The Politics of Swidden farming: Environment and Development in Eastern India
Debojyoti Das


Hardback | Sep 2018 | Anthem Press | 9781783087754 | 272pp | 228x152mm | RFB | AUD$115.00, NZD$139.99

The Politics of Swidden Farming, Environment and Development in Eastern India offers a new explanation for the changes taking place in slash-and-burn (jhum or swidden) farming in the hills and upland areas of eastern India through an ethnographic case study. Today market-led agriculture is transforming land and labour relations. Jhum cultivators are beneficiaries of state schemes, including internationally funded, community-driven development or biodiversity conservation programmes.

The book traces the story of agroecological change and state intervention to colonial times (including post Indian independence) when Nagaland was seen as the frontier of state and civilization.

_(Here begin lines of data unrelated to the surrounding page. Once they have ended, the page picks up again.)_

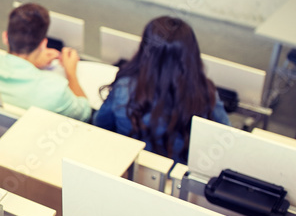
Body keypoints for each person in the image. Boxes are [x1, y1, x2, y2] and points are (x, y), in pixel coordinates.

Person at [94, 16, 230, 162]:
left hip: (129, 166)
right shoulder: (206, 95)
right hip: (177, 174)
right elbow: (224, 138)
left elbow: (100, 124)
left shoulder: (124, 88)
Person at [0, 3, 91, 121]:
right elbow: (84, 113)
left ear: (5, 37)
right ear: (43, 45)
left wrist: (32, 64)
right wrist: (71, 73)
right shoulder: (56, 91)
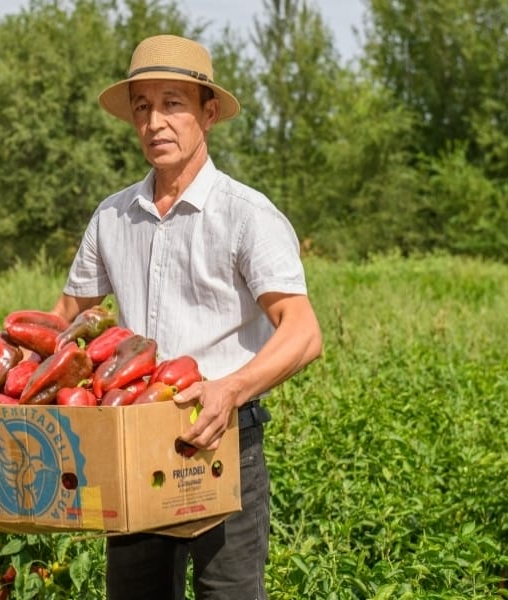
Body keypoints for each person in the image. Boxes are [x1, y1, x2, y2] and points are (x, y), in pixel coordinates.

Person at [51, 34, 323, 599]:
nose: (155, 122)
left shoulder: (246, 216)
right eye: (143, 107)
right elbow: (65, 321)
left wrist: (229, 388)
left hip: (223, 442)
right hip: (135, 443)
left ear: (209, 112)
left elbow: (303, 332)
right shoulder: (112, 218)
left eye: (173, 103)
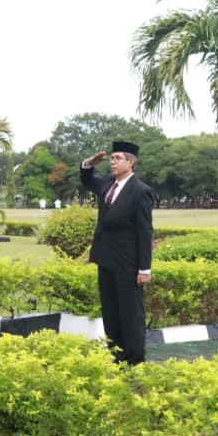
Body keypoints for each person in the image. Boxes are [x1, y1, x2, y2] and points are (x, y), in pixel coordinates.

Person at [80, 141, 154, 365]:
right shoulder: (107, 184)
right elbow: (87, 180)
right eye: (111, 158)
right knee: (110, 311)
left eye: (118, 158)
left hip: (128, 261)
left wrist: (144, 268)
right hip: (105, 258)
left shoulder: (140, 191)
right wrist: (89, 163)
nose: (112, 162)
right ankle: (117, 355)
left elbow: (144, 231)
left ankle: (135, 358)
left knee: (130, 312)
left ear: (130, 162)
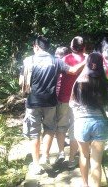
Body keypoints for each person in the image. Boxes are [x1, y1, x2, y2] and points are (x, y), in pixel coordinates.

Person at [20, 35, 86, 175]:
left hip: (33, 102)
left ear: (36, 46)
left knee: (34, 133)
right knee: (49, 128)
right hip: (51, 102)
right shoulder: (56, 61)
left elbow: (21, 83)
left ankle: (37, 164)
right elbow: (73, 71)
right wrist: (85, 60)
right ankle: (45, 155)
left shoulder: (29, 60)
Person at [70, 52, 108, 187]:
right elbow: (107, 106)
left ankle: (85, 184)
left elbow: (71, 103)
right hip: (100, 123)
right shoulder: (106, 83)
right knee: (97, 162)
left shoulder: (79, 82)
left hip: (81, 122)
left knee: (84, 156)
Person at [55, 36, 86, 169]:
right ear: (84, 47)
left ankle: (61, 152)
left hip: (63, 98)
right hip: (80, 100)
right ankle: (72, 159)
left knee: (61, 127)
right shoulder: (87, 60)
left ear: (71, 47)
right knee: (75, 129)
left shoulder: (64, 59)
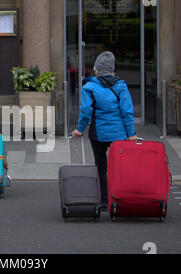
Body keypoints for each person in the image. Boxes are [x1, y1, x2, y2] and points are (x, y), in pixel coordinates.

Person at [71, 51, 138, 211]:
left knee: (100, 166)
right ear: (113, 70)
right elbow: (126, 111)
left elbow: (86, 111)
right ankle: (119, 198)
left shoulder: (89, 87)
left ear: (96, 70)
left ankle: (103, 201)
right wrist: (131, 133)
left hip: (98, 133)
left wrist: (80, 129)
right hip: (119, 134)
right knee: (119, 166)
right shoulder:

Contemporary agrarian change can be understood by contextualizing farming not just in terms of the science and technology of agriculture or conservation/biodiversity but also in terms of technologies of rule. For the colonial administrators of the Naga Hills — who saw their role partially in terms of rescue and record ethnography — jhum practices were part of backward Naga customs and traditions. Improving farming practices was bound up with indirect rule as a distinct process of governance involving forms of knowledge and intervention. It was political expediency rather than imperial science that changed local agroecologies and pressurized shifting cultivation. Crucially, neighbouring Naga terrace rice cultivators were promoted as offering a more civilized — yet local — alternative.